OREANDA-NEWS. Today, scientists have managed to measure what no one else has been able to do before. They have experimentally measured the duration of the shortest event in the history of science. It is the passage of an X-ray photon through a hydrogen molecule, which lasted only 247 zeptoseconds.

The new record is several times higher than the previous one set in 2016. Then the researchers measured the time it takes for a photon to knock an electron out of a helium atom (850 zeptoseconds).

There are also faster processes in the Universe, but this is the fastest, the duration of which has ever been determined in an experiment. After it had been recorded, the achievement was described in a scientific article published in the journal Science.

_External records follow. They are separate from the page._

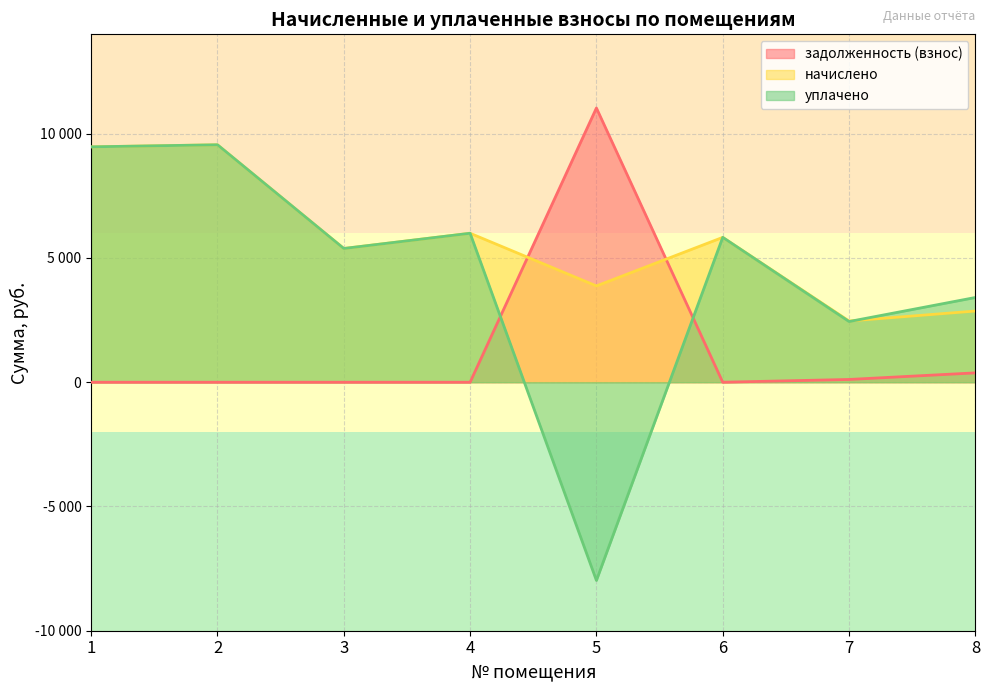

Where does the начислено series first go above 5829?

1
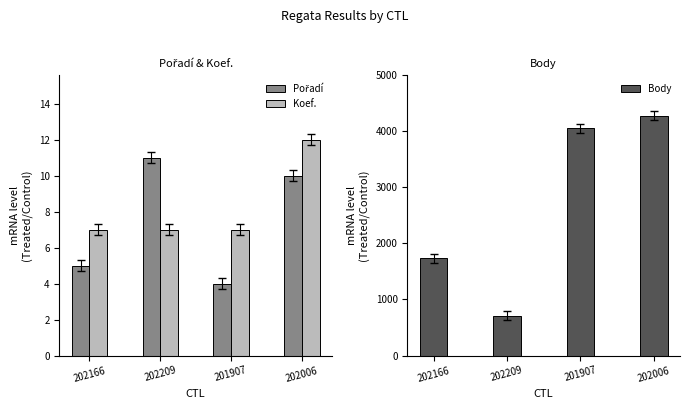

The value of Pořadí at 201907 is 4. True or false?

True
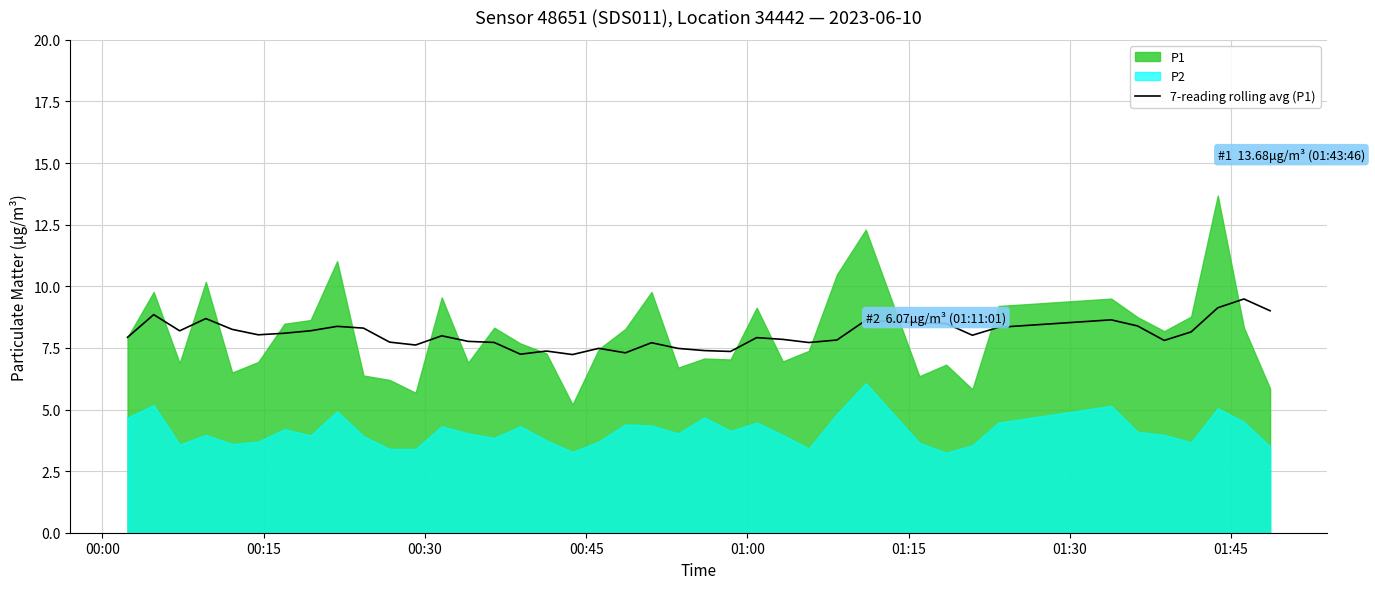

What is the lowest value of the 7-reading rolling avg (P1) series?

7.2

One zeptosecond is a negligible unit of time. This is 10-21 (that is, one billionth of one trillionth) of a second. It took just 247 zeptoseconds for a quantum (photon) of X-rays to cross a hydrogen molecule. So it is surprising that physicists were able to measure such a tiny amount of time.

In fact, there are two electrons in the hydrogen molecule H2. Scientists have selected the energy of a quantum so that it knocks out both electrons from the molecule (which is why X-rays were needed, the quanta of which have a sufficiently high energy). First, one electron left the molecule, then another. Between these events passed 247 zeptoseconds, which took a photon to get from one electron to another.